**About this exercise:** Select every line in the rows below that contains the word "HELLO", and copy each of those lines out in full.

**Source data:**

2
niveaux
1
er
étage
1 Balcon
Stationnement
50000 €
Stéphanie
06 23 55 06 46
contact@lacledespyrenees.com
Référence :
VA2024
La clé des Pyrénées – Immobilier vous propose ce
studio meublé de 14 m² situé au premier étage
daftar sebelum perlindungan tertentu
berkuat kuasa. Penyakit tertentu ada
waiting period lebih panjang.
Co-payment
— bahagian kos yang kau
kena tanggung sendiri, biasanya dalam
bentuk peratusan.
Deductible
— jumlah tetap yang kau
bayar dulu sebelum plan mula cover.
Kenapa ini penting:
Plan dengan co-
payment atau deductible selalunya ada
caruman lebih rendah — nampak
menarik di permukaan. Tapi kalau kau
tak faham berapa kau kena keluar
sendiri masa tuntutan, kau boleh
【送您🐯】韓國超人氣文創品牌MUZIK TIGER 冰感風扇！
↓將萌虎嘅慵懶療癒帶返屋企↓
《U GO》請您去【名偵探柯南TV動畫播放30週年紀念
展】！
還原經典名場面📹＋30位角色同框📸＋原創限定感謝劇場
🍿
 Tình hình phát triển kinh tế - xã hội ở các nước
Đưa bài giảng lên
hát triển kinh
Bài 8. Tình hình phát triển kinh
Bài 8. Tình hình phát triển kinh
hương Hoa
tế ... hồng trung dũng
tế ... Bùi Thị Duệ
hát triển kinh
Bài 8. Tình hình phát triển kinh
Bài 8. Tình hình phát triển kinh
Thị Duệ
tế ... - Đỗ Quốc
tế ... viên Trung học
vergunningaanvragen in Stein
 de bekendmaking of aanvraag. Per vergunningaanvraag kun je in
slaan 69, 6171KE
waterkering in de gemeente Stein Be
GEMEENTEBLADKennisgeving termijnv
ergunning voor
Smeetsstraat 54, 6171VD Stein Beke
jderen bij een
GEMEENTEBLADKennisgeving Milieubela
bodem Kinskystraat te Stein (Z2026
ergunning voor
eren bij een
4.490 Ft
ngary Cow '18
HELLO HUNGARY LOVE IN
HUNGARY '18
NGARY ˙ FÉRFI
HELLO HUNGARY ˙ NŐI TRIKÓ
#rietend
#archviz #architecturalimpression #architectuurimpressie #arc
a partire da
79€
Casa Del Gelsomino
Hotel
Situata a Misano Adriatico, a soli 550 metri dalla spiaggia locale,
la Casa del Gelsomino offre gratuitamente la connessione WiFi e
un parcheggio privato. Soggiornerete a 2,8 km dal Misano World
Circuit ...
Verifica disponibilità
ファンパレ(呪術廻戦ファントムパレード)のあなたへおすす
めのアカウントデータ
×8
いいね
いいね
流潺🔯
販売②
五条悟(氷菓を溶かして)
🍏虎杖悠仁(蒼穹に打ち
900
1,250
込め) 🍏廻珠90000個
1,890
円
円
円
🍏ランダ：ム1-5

**Solution:**
HELLO HUNGARY LOVE IN
HELLO HUNGARY ˙ NŐI TRIKÓ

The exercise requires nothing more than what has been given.